Camaraderie with CU classmates
Excellence in clinical care
“If you want to get clinically grounded, the CU School of Medicine is as good as any,” says Dr. Corky Vance, who attended the SOM from 1967 to 1971. “I got to see acute and emergency care at Denver General, and at University Hospital I got to see the rare cases you heard about from your professors. We also went out to the Fitzsimons Army Hospital (as it was known then) and saw cases and procedures that you were going to see in your own practice. There was a real advantage to having that much exposure to clinical practice.”
The retired physician says the SOM is even better since moving to the CU Anschutz Medical Campus. “Having everything together – with the hospitals on campus, as well as the VA – it really makes it even easier to get clinical exposure.”
Unlike the camaraderie he enjoyed at CU Anschutz, Karl struggled to connect with his pre-med classmates as an undergraduate at Stanford University. But he excelled in chemical engineering, and it wasn’t long before he connected that discipline to his burgeoning interest in wine. After graduating from Stanford, he became an assistant wine maker in Northern California and Australia. A few years later, however, he realized that winemaking couldn’t quite match the fulfillment of medicine.
At CU Anschutz, Karl loved his classmates – “It was hard to find people who weren’t into skiing and biking,” he says. And he was influenced by Dr. J. Ramsey Mellette, the faculty member who trained him on Mohs surgery. Back in the 1970s when Corky first performed Mohs, it was a new and innovative procedure. “Now, this procedure is pretty widespread,” Karl says. “I like it because of the precision in which we take the cancer out, and I enjoy the creativity involved in the reconstruction (of the tissue).”
Mohs is usually performed on a patient’s face, so the reconstruction of the skin requires utmost precision to minimize scarring.
Finding a mentor in the SOM
Corky was inspired to pursue dermatology by Dr.

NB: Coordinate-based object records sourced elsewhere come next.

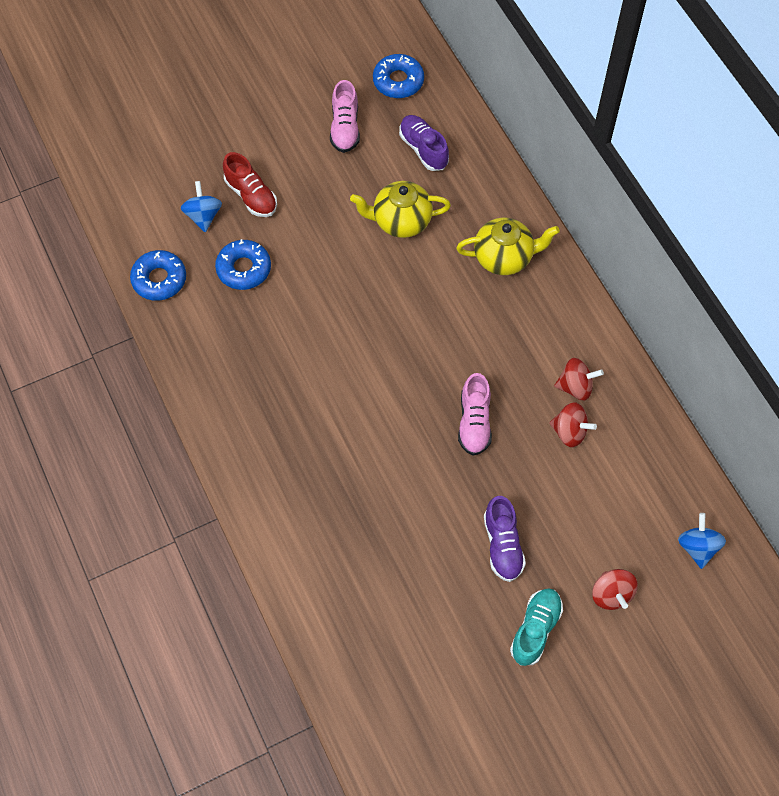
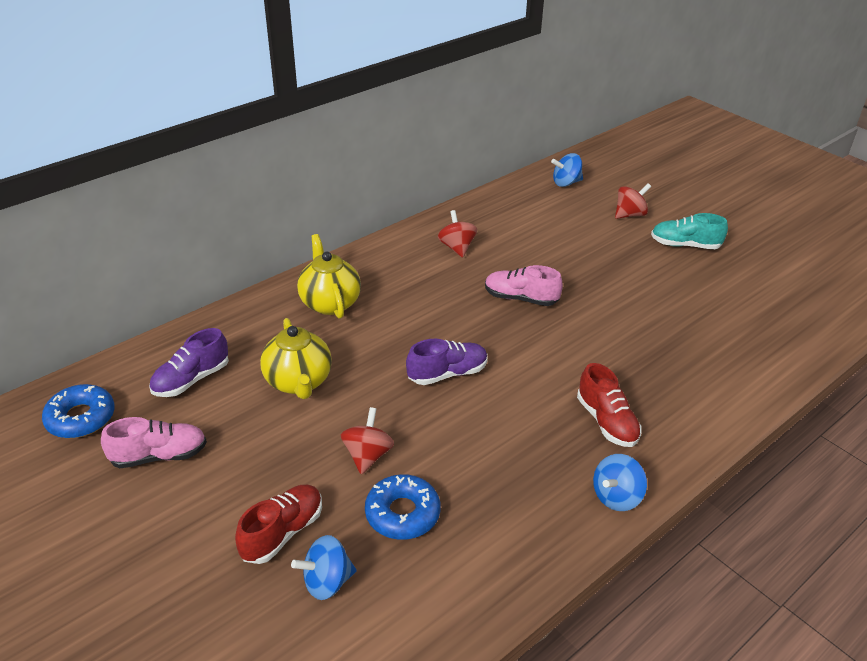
camera: 105 degrees left, 25 degrees down
blue donut [130,250,186,301] -> none
pink shoe [458,373,492,456] -> pink shoe turned 150 degrees counterclockwise [485,265,563,306]
purple shoe [484,496,526,582] -> purple shoe moved to [406,339,488,385]
red spinning top [549,402,597,447] -> red spinning top moved to [341,407,394,474]
none -> red shoe [577,363,642,447]
none -> blue spinning top [593,454,647,511]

Robert Goltz, who in the late 1960s served as head of the Dermatology Department in the medical school. Corky so enjoyed Goltz’s teaching that he took the professor’s early-morning class on public health. “Dr. Goltz noticed that I was a hard worker, that I liked dermatology and was good at it,” Corky says. “I was good at visual learning, and that’s why dermatology appealed to me. You have to be able to memorize what rashes and other conditions on the skin look like.”
Goltz proved to be the catalyst for Corky’s career in Minnesota. Goltz, who had just accepted a job as chair of dermatology at the University of Minnesota, suggested Corky pursue his residency in the Land of Lakes.
Now, as Corky and Karen settle into retirement, they watch their progeny carry on the Kenagy-Vance caregiver tradition. Karl has established his own thriving practice in Minneapolis, while his sister Chardonnay, who attended medical school at Wake Forest University, is a family practice doctor. The life in medicine has made for a full, satisfying ride for the elder Vances – and a lasting family legacy that’s anchored in CU’s SOM.
“The most important thing is your job,” Corky says. “If you have a miserable job, you’ll be miserable wherever you are. If you have a rewarding job – as we are lucky enough to have – you’ll be happy.”